┌─ Excerpted data

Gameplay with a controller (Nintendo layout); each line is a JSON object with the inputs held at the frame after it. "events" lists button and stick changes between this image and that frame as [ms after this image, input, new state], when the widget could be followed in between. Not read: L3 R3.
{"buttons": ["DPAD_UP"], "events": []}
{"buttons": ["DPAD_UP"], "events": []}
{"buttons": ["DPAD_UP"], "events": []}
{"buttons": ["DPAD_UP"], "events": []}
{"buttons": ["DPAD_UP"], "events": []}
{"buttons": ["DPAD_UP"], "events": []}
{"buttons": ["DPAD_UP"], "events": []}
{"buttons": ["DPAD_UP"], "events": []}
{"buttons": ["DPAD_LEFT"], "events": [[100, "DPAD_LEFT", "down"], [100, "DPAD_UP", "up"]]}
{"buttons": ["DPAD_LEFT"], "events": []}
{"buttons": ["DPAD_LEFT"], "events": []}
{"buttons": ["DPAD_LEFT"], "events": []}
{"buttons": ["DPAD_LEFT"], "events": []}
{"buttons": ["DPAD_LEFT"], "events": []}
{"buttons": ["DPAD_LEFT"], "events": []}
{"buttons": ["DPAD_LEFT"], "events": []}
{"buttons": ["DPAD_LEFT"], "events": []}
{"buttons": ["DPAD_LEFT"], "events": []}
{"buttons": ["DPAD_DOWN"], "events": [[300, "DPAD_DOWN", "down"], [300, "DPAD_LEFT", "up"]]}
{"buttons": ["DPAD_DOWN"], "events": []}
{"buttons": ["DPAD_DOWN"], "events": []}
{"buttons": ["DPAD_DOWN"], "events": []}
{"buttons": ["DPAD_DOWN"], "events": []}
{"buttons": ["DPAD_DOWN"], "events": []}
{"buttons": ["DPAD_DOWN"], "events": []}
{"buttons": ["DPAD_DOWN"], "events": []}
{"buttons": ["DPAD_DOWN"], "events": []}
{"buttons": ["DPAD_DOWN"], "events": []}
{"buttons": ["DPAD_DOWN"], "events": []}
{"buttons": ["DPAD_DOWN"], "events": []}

└─

## Work instruction
Your answer should be the whole listing above, repeated exactly as it appears.

## Reply
Gameplay with a controller (Nintendo layout); each line is a JSON object with the inputs held at the frame after it. "events" lists button and stick changes between this image and that frame as [ms after this image, input, new state], when the widget could be followed in between. Not read: L3 R3.
{"buttons": ["DPAD_UP"], "events": []}
{"buttons": ["DPAD_UP"], "events": []}
{"buttons": ["DPAD_UP"], "events": []}
{"buttons": ["DPAD_UP"], "events": []}
{"buttons": ["DPAD_UP"], "events": []}
{"buttons": ["DPAD_UP"], "events": []}
{"buttons": ["DPAD_UP"], "events": []}
{"buttons": ["DPAD_UP"], "events": []}
{"buttons": ["DPAD_LEFT"], "events": [[100, "DPAD_LEFT", "down"], [100, "DPAD_UP", "up"]]}
{"buttons": ["DPAD_LEFT"], "events": []}
{"buttons": ["DPAD_LEFT"], "events": []}
{"buttons": ["DPAD_LEFT"], "events": []}
{"buttons": ["DPAD_LEFT"], "events": []}
{"buttons": ["DPAD_LEFT"], "events": []}
{"buttons": ["DPAD_LEFT"], "events": []}
{"buttons": ["DPAD_LEFT"], "events": []}
{"buttons": ["DPAD_LEFT"], "events": []}
{"buttons": ["DPAD_LEFT"], "events": []}
{"buttons": ["DPAD_DOWN"], "events": [[300, "DPAD_DOWN", "down"], [300, "DPAD_LEFT", "up"]]}
{"buttons": ["DPAD_DOWN"], "events": []}
{"buttons": ["DPAD_DOWN"], "events": []}
{"buttons": ["DPAD_DOWN"], "events": []}
{"buttons": ["DPAD_DOWN"], "events": []}
{"buttons": ["DPAD_DOWN"], "events": []}
{"buttons": ["DPAD_DOWN"], "events": []}
{"buttons": ["DPAD_DOWN"], "events": []}
{"buttons": ["DPAD_DOWN"], "events": []}
{"buttons": ["DPAD_DOWN"], "events": []}
{"buttons": ["DPAD_DOWN"], "events": []}
{"buttons": ["DPAD_DOWN"], "events": []}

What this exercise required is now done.